Chilima claimed to have a ‘similar vision’ with Banda - that ‘she is not a convict… and to say her corruption record was poor is unfair conclusion.’ Following their meeting last month, this seems to be the clearest indication yet that the VP’s electoral strategy might lay in his UTM forming an alliance with Banda’s People’s Party. In other words, if Chilima was to win next year’s polls, Banda like current DPP cronies will join the bandwagon of UTM acquaintances suspected of corruption who he will shield in lieu of their support.

Would that be surprising? No. Chillima has learnt key tricks from Bingu wa Mutharika’s school of politics. Bingu conveniently used the anti-corruption crusade to justify his resignation from the then ruling UDF but also to mobilise support for his newly formed DPP. Subsequently, he unleashed a ‘witch-hunt’ on his political enemies whilst shielding those who joined the DPP, among them, Joyce Banda who was suspected of involvement in fraud at ADMARC where she was Board Chairperson. The ACB, whose operations continue to be politicised rounded Muluzi as the chief suspect. But with a handful of convictions this far, Muluzi’s corruption case has stalled while his son, Atupele Muluzi and the UDF anchor the current DPP government.

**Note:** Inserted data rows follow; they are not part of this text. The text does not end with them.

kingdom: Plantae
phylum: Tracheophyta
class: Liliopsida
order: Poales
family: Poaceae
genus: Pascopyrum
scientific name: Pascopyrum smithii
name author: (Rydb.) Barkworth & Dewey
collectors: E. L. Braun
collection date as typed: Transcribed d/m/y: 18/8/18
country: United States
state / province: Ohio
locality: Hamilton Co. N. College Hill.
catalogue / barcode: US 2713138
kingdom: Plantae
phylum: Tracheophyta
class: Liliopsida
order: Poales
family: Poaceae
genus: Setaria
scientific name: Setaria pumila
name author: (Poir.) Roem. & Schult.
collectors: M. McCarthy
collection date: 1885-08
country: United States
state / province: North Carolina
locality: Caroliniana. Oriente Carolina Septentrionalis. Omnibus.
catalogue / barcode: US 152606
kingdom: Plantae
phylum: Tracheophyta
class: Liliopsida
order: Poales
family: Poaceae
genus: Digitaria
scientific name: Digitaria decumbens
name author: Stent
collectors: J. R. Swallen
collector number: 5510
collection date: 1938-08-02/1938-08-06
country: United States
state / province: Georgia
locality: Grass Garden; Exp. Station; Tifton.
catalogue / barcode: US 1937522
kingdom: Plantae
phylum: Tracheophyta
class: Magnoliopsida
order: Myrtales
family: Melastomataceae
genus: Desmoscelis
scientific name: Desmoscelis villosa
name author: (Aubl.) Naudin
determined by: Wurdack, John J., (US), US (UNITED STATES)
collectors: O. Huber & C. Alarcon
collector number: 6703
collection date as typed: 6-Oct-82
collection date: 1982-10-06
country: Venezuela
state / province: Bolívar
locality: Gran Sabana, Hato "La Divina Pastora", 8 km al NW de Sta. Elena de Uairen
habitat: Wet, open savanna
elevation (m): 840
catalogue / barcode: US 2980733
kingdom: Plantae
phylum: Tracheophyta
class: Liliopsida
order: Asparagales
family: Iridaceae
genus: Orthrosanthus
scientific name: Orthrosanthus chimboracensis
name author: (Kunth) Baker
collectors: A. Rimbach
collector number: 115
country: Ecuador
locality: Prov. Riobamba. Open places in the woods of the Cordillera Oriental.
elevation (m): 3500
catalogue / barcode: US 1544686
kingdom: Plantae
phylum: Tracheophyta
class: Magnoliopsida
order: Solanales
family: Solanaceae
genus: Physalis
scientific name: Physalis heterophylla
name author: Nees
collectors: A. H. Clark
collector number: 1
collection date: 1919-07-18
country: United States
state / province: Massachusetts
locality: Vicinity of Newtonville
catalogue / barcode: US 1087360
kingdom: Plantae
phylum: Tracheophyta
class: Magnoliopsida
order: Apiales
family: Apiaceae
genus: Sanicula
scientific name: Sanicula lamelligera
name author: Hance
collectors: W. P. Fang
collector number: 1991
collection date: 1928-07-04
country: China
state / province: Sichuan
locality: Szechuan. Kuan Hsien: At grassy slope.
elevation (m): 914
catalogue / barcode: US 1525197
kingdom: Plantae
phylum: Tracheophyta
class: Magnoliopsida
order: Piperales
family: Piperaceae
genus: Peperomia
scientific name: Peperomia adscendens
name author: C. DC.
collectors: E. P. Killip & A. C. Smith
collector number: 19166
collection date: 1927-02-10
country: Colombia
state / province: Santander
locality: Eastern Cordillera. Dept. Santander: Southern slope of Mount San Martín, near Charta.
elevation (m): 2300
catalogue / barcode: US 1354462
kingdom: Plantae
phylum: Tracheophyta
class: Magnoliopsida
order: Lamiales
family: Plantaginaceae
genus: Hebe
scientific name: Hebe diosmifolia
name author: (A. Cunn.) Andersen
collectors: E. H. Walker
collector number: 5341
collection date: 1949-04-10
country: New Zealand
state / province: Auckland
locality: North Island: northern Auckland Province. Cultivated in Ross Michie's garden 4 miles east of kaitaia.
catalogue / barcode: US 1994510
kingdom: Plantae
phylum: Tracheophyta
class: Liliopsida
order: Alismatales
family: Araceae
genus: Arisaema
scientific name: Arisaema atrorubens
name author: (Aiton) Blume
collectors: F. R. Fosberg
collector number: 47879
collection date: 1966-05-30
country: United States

Thus, Chilima is tuning a populist message on corruption and the economy to unquestioning patrons in the media, civil society and western donors. He has already taken his dispatch to Scotland where in November 2005, Bingu told lawmakers that during Muluzi’s reign (1994-2004)corruption and bad governance had become entrenched and … permeated the entire system from top to bottom.’ By Bingu’s second-term in office, the corruption stench he so passionately talked about had blighted his own government. And, upon ascending to power as ‘the savior of the people’ following Bingu’s demise and more than two years of estrangement as VP, Banda presided over the most grotesque looting of state coffers which led to the suspension of donor aid.